→ EXERCISE 1:
Does each statement agree with the Oklahoma! review below? (a) The production was first staged in London at the Young Vic. (b) Two hundred rifles line the walls of the barn. (c) Daniel Kluger designed the costumes. Answer yes or no for each and quote the deciding words.

→ DOCUMENT SECTION:
— BEGIN —
Oklahoma!, Wyndham's Theatre review - radical reimagining adds plenty but achieves less | reviews, news & interviews
Oklahoma!, Wyndham's Theatre review - radical reimagining adds plenty but achieves less
Oklahoma!, Wyndham's Theatre review - radical reimagining adds plenty but achieves less
Ambitious but misconceived take on musical theatre landmark outstays its welcome
It is, perhaps, important to note that this production was first staged in London at the Young Vic, a venue noted for shows possessed of a rather harder edge than that usually connoted by the description "West End musical".
On leaving the theatre after an unnecessarily gruelling evening in just about the most uncomfortable seat in which I’ve ever sat (and competition is very fierce in that category), I heard an old boy who had not clocked that provenance remark, “It was very… modern.” Quite.
And why not? The old warhorse has seen 80 years of beautiful mornings, sitting in the canon of musical theatre for longer than most of us have been alive, so it’s ripe for a rethink. There are legitimate answers to the question “Why Oklahoma! now?”, but a more interesting one is “Why the traditional version of Oklahoma! now?” – the ambition underpinning that challenge is laudable.
That’s what the director, Daniel Fish, took on well over a decade ago, picking up the book and score, giving them a good shake and finding the anguish that is never too distant in the works of Rodgers and Hammerstein. He has the awards in New York and London to prove that his audacious approach was successful, but, beyond that metatheatrical triumph, is the production actually a good one? We open bathed in the eye-scrunching light that one really only gets under the big American skies of the South. Rifles, 120 of them, line the walls of a barn, reminding us that this land was won, and defended, at the end of a muzzle. One can almost smell the cordite lingering in the air, both in a literal and metaphorical sense. And we’re not wrong: the strange American addiction to guns lurks in the shadows throughout.
Daniel Kluger’s band employ banjos, accordions and other instruments that might have the composer’s eyebrows lifting to give a recognisable country vibe to familiar songs, setting them off-balance, lending to the score a menace that recalls Ry Cooder’s unforgettable work for the movie Southern Comfort. Allied to the 21st century costumes by Terese Wadden, we’re not sure where we are, but almost certainly not in Kansas City, Toto.
A little disorientation is fine, even welcome in a genre that is often a little too keen on exposition, but the story is soon lost in Fish’s desire to point our attention elsewhere. Gone is the optimism of the homesteaders fulfilling Manifest Destiny, so the titular song feels tacked on as a closing number. Gone, too, is any sense of the need to create a community that can reach the critical mass required to sustain the brand new state that is their aspiration. The box social scene, in which men bid for picnics prepared by eligible womenfolk (a kind of debutantes' ball in gingham frocks), is staged more like the infamous sex workers’ auction in the 1972 film Prime Cut – the subtext not enhanced by its raising to the surface.
— END —
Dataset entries
— BEGIN —
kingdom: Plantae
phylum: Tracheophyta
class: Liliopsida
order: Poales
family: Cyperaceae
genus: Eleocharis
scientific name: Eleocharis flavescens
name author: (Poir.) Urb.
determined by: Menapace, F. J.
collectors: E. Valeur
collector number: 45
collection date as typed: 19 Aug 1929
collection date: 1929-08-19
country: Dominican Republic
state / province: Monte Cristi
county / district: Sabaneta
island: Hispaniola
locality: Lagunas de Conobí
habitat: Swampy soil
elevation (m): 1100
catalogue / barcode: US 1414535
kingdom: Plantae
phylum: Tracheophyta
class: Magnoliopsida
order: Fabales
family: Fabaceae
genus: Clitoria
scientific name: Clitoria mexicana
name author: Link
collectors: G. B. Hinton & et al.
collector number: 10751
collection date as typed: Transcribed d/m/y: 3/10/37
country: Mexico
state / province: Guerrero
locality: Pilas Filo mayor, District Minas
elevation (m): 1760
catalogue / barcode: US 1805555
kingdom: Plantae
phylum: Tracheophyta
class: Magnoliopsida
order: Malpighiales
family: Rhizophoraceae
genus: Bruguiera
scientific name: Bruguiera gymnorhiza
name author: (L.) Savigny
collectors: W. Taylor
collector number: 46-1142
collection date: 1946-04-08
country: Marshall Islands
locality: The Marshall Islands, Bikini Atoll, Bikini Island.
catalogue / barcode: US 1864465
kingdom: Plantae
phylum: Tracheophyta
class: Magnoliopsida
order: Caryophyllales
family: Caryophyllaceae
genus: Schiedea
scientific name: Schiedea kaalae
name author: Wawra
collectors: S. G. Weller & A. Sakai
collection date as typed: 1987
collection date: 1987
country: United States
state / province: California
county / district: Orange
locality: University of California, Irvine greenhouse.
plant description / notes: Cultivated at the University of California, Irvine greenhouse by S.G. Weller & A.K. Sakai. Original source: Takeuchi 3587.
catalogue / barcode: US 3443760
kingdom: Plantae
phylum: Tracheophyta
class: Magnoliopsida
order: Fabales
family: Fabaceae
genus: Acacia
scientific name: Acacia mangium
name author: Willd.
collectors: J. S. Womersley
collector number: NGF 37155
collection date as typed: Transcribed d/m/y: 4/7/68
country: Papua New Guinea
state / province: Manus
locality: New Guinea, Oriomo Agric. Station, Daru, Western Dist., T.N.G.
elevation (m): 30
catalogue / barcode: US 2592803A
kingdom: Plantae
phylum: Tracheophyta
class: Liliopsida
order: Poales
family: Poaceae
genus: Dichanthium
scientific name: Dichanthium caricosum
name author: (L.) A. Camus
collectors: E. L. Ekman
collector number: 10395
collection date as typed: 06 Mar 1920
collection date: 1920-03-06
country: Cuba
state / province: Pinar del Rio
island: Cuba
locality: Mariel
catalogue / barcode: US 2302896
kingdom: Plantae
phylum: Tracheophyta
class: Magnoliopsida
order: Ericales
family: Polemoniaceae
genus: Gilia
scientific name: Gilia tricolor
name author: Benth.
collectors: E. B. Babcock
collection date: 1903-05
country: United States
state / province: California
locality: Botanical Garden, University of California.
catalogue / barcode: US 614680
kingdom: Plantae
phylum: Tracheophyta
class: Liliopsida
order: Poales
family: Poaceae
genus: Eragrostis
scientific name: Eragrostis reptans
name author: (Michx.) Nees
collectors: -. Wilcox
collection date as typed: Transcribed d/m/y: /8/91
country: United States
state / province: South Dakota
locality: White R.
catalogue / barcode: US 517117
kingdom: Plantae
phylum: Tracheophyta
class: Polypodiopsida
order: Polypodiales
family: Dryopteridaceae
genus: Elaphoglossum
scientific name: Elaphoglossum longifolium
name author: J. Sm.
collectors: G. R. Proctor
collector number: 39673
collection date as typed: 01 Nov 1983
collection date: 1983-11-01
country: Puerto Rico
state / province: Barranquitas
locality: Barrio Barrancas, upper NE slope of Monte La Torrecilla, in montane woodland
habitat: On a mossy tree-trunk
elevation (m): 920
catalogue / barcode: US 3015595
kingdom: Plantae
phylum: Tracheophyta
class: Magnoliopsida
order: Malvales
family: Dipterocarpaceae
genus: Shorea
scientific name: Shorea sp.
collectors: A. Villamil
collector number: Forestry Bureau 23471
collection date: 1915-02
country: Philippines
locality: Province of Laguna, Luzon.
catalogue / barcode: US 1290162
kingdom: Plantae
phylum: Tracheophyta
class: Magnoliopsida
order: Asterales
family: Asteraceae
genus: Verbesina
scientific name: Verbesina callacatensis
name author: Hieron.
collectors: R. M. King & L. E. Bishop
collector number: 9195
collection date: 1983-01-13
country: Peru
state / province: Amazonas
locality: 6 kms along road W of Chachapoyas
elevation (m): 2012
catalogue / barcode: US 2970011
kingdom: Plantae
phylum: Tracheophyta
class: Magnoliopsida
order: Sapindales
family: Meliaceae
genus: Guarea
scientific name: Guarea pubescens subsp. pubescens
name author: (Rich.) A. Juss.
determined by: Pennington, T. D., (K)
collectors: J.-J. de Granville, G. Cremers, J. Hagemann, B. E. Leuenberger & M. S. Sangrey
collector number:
— END —
→ EXERCISE 2:
Can you reproduce the lines of the records word for word, starting at the line that contains "collection date: 1903-05" and ending at the line that contains "state / province: Barranquitas"?

→ EXPECTED ANSWER 1:
(a) Yes: "this production was first staged in London at the Young Vic"
(b) No: "Rifles, 120 of them, line the walls of a barn"
(c) No: "the 21st century costumes by Terese Wadden"

→ EXPECTED ANSWER 2:
collection date: 1903-05
country: United States
state / province: California
locality: Botanical Garden, University of California.
catalogue / barcode: US 614680
kingdom: Plantae
phylum: Tracheophyta
class: Liliopsida
order: Poales
family: Poaceae
genus: Eragrostis
scientific name: Eragrostis reptans
name author: (Michx.) Nees
collectors: -. Wilcox
collection date as typed: Transcribed d/m/y: /8/91
country: United States
state / province: South Dakota
locality: White R.
catalogue / barcode: US 517117
kingdom: Plantae
phylum: Tracheophyta
class: Polypodiopsida
order: Polypodiales
family: Dryopteridaceae
genus: Elaphoglossum
scientific name: Elaphoglossum longifolium
name author: J. Sm.
collectors: G. R. Proctor
collector number: 39673
collection date as typed: 01 Nov 1983
collection date: 1983-11-01
country: Puerto Rico
state / province: Barranquitas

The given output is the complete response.